(Entries supplied Opens)

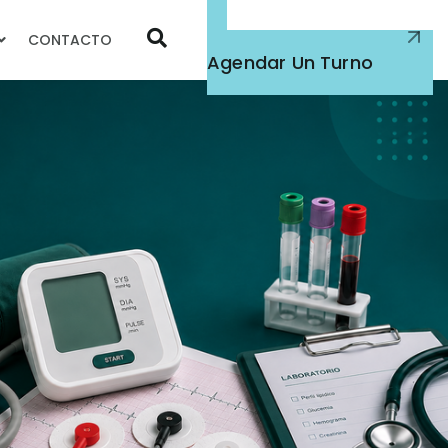
CONTACTO
Atención Médica
Agendar Un Turno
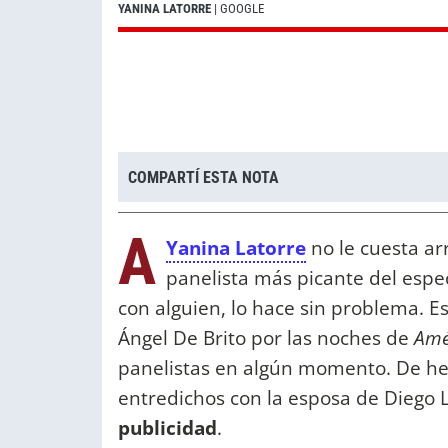
YANINA LATORRE
| GOOGLE
COMPARTÍ ESTA NOTA
A
Yanina Latorre
no le cuesta ar
panelista más picante del espe
con alguien, lo hace sin problema. E
Ángel De Brito por las noches de
Amé
panelistas en algún momento. De h
entredichos con la esposa de Diego L
publicidad
.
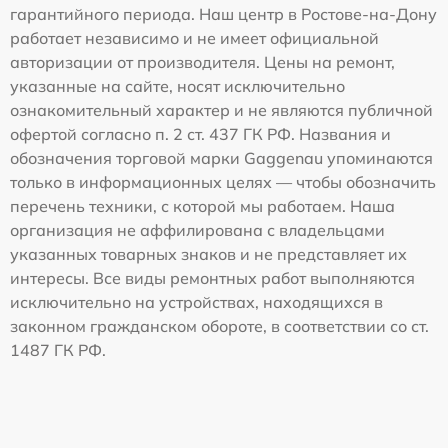
гарантийного периода. Наш центр в Ростове-на-Дону
работает независимо и не имеет официальной
авторизации от производителя. Цены на ремонт,
указанные на сайте, носят исключительно
ознакомительный характер и не являются публичной
офертой согласно п. 2 ст. 437 ГК РФ. Названия и
обозначения торговой марки Gaggenau упоминаются
только в информационных целях — чтобы обозначить
перечень техники, с которой мы работаем. Наша
организация не аффилирована с владельцами
указанных товарных знаков и не представляет их
интересы. Все виды ремонтных работ выполняются
исключительно на устройствах, находящихся в
законном гражданском обороте, в соответствии со ст.
1487 ГК РФ.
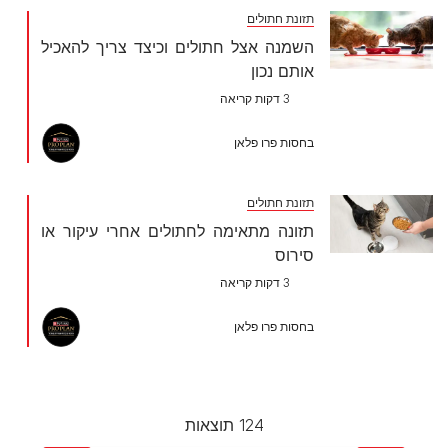
תזונת חתולים
השמנה אצל חתולים וכיצד צריך להאכיל
אותם נכון
3 דקות קריאה
בחסות פרו פלאן
תזונת חתולים
תזונה מתאימה לחתולים אחרי עיקור או
סירוס
3 דקות קריאה
בחסות פרו פלאן
124 תוצאות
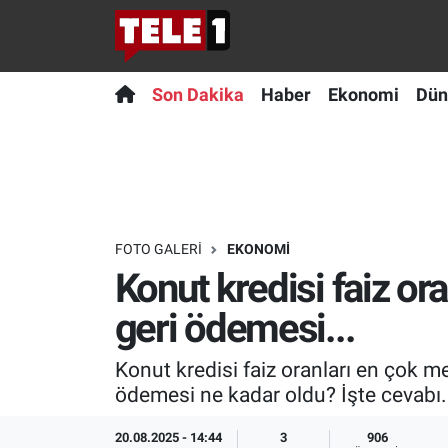
Anında Manşet
Son Dakika
Nöbetçi Eczaneler
Son Dakika
Haber
Ekonomi
Dün
Başka Sohbetler
Haber
Hava Durumu
Belgesel
Ekonomi
Namaz Vakitleri
Bilim turu
Dünya
Trafik Durumu
FOTO GALERI
EKONOMI
Konut kredisi faiz ora
Bilim ve Teknoloji Evreni
Teknoloji
Süper Lig Puan Durumu ve Fikstür
geri ödemesi...
Doğa Konuşuyor
Sağlık
Tüm Manşetler
Konut kredisi faiz oranları en çok m
Dünya
Spor
Son Dakika Haberleri
ödemesi ne kadar oldu? İşte cevabı.
Ege Saati
Yayın Akışı
Haber Arşivi
20.08.2025 - 14:44
3
906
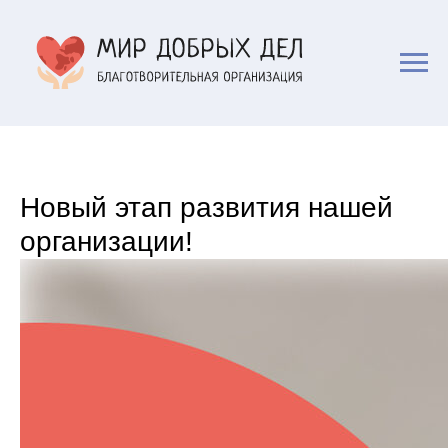
Новый этап развития нашей
организации!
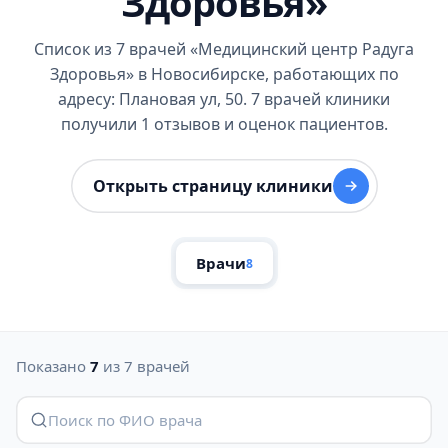
Здоровья»
Список из 7 врачей «Медицинский центр Радуга
Здоровья» в Новосибирске, работающих по
адресу: Плановая ул, 50. 7 врачей клиники
получили 1 отзывов и оценок пациентов.
Открыть страницу клиники
Врачи
8
Показано
7
из 7 врачей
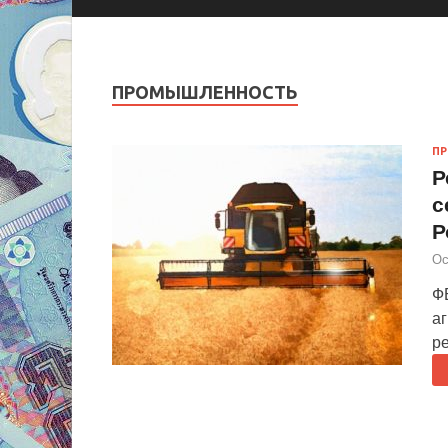
ПРОМЫШЛЕННОСТЬ
П
Р
с
Р
Ос
Ф
а
р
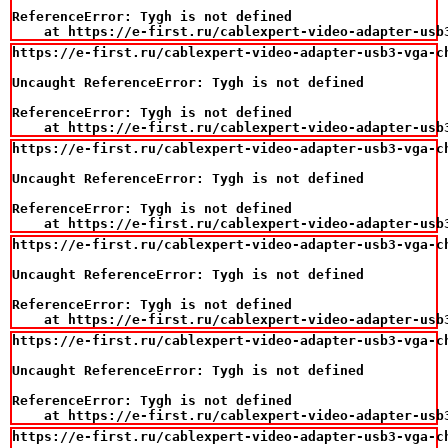
ReferenceError: Tygh is not defined

    at https://e-first.ru/cablexpert-video-adapter-usb
https://e-first.ru/cablexpert-video-adapter-usb3-vga-ch
Uncaught ReferenceError: Tygh is not defined

ReferenceError: Tygh is not defined

    at https://e-first.ru/cablexpert-video-adapter-usb
https://e-first.ru/cablexpert-video-adapter-usb3-vga-ch
Uncaught ReferenceError: Tygh is not defined

ReferenceError: Tygh is not defined

    at https://e-first.ru/cablexpert-video-adapter-usb
https://e-first.ru/cablexpert-video-adapter-usb3-vga-ch
Uncaught ReferenceError: Tygh is not defined

ReferenceError: Tygh is not defined

    at https://e-first.ru/cablexpert-video-adapter-usb
https://e-first.ru/cablexpert-video-adapter-usb3-vga-ch
Uncaught ReferenceError: Tygh is not defined

ReferenceError: Tygh is not defined

    at https://e-first.ru/cablexpert-video-adapter-usb
https://e-first.ru/cablexpert-video-adapter-usb3-vga-ch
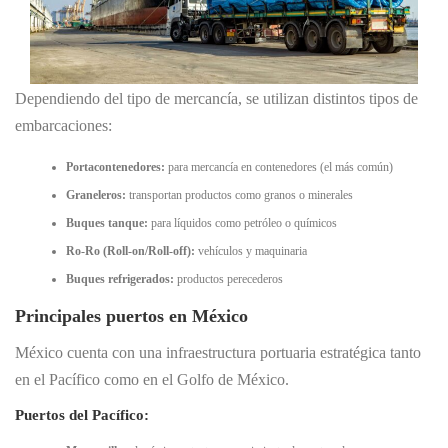
Dependiendo del tipo de mercancía, se utilizan distintos tipos de
embarcaciones:
Portacontenedores:
para mercancía en contenedores (el más común)
Graneleros:
transportan productos como granos o minerales
Buques tanque:
para líquidos como petróleo o químicos
Ro-Ro (Roll-on/Roll-off):
vehículos y maquinaria
Buques refrigerados:
productos perecederos
Principales puertos en México
México cuenta con una infraestructura portuaria estratégica tanto
en el Pacífico como en el Golfo de México.
Puertos del Pacífico:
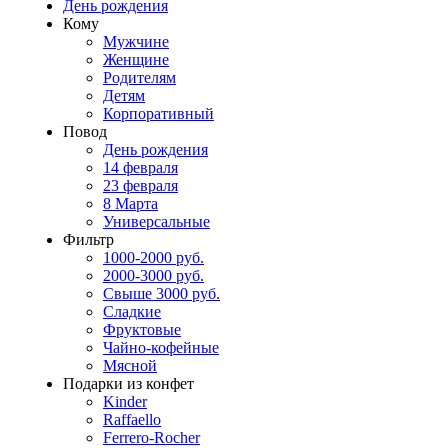
День рождения
Кому
Мужчине
Женщине
Родителям
Детям
Корпоративный
Повод
День рождения
14 февраля
23 февраля
8 Марта
Универсальные
Фильтр
1000-2000 руб.
2000-3000 руб.
Свыше 3000 руб.
Сладкие
Фруктовые
Чайно-кофейные
Мясной
Подарки из конфет
Kinder
Raffaello
Ferrero-Rocher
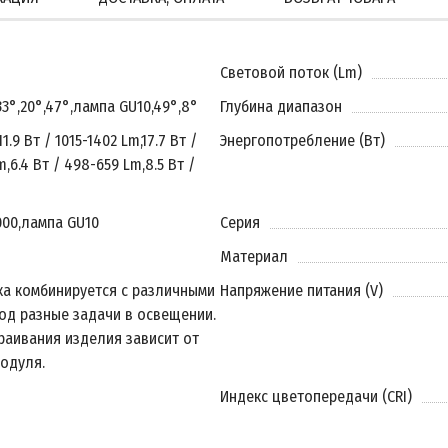
Световой поток (Lm)
33°
,
20°
,
47°
,
лампа GU10
,
49°
,
8°
Глубина диапазон
11.9 Вт / 1015-1402 Lm
,
17.7 Вт /
Энергопотребление (Вт)
m
,
6.4 Вт / 498-659 Lm
,
8.5 Вт /
000
,
лампа GU10
Серия
Материал
ка комбинируется с различными
Напряжение питания (V)
од разные задачи в освещении.
раивания изделия зависит от
одуля.
Индекс цветопередачи (CRI)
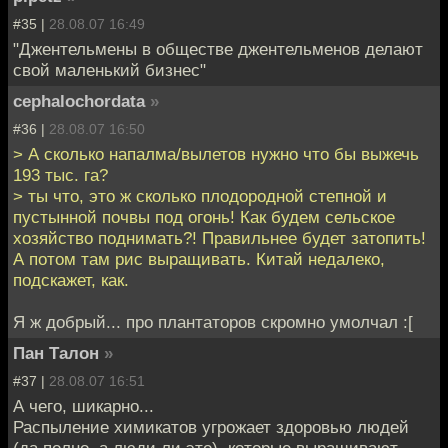
#35 |
28.08.07 16:49
"Джентельмены в обществе джентельменов делают
свой маленький бизнес"
cephalochordata
»
#36 |
28.08.07 16:50
> А сколько напалма/вылетов нужно что бы выжечь
193 тыс. га?
> ты что, это ж сколько плодородной степной и
пустынной почвы под огонь! Как будем сельское
хозяйство поднимать?! Правильнее будет затопить!
А потом там рис выращивать. Китай недалеко,
подскажет, как.
Я ж добрый... про плантаторов скромно умолчал :[
Пан Талон
»
#37 |
28.08.07 16:51
А чего, шикарно...
Распыление химикатов угрожает здоровью людей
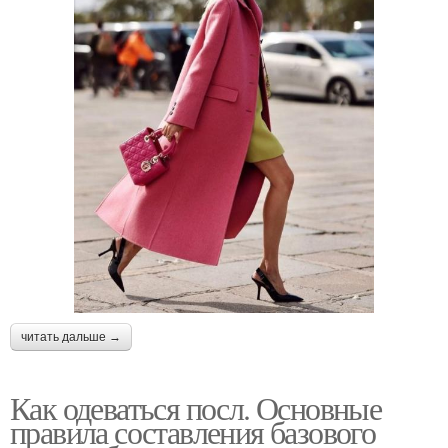
читать дальше →
Как одеваться посл. Основные
правила составления базового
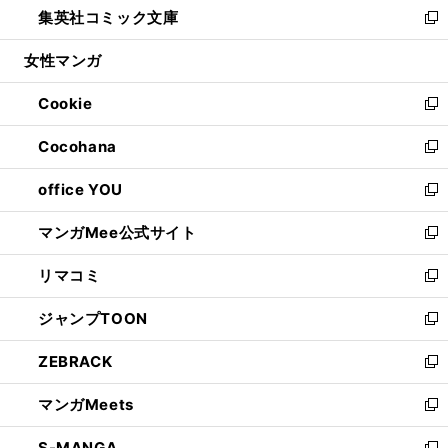
集英社コミック文庫
く
で
ド
ィ
い
新
開
ウ
ン
ウ
し
女性マンガ
く
で
ド
ィ
い
開
ウ
ン
ウ
Cookie
く
で
ド
ィ
新
開
ウ
ン
し
Cocohana
く
で
ド
い
新
開
ウ
ウ
し
office YOU
く
で
ィ
い
新
開
ン
ウ
し
マンガMee公式サイト
く
ド
ィ
い
新
ウ
ン
ウ
し
リマコミ
で
ド
ィ
い
新
開
ウ
ン
ウ
し
ジャンプTOON
く
で
ド
ィ
い
新
開
ウ
ン
ウ
し
ZEBRACK
く
で
ド
ィ
い
新
開
ウ
ン
ウ
し
マンガMeets
く
で
ド
ィ
い
新
開
ウ
ン
ウ
し
S-MANGA
く
で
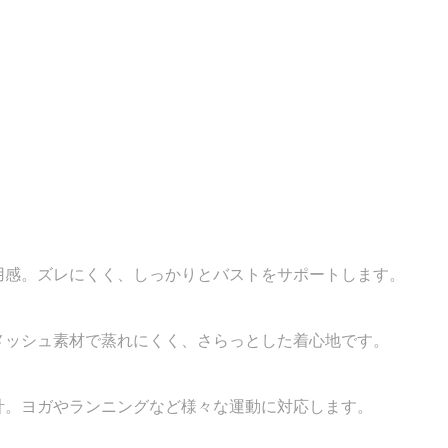
用感。ズレにくく、しっかりとバストをサポートします。
メッシュ素材で蒸れにくく、さらっとした着心地です。
計。ヨガやランニングなど様々な運動に対応します。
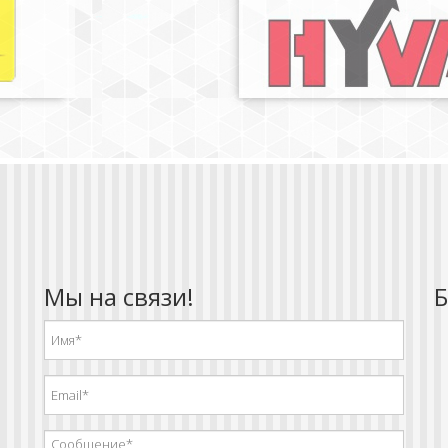
Мы на связи!
Б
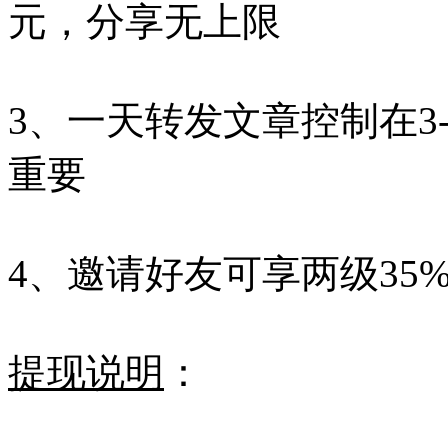
元，分享无上限
3、一天转发文章控制在3
重要
4、邀请好友可享两级35
提现说明
：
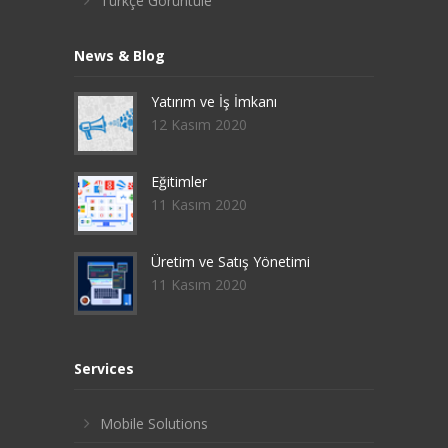
Türkçe Görüntüle
News & Blog
Yatırım ve İş İmkanı
12 Kasım 2020
Eğitimler
11 Kasım 2020
Üretim ve Satış Yönetimi
11 Kasım 2020
Services
Mobile Solutions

(Entries supplied Closes)

Copy all lines from the material that hold "Bilim".

Bilim turu
Bilim ve Teknoloji Evreni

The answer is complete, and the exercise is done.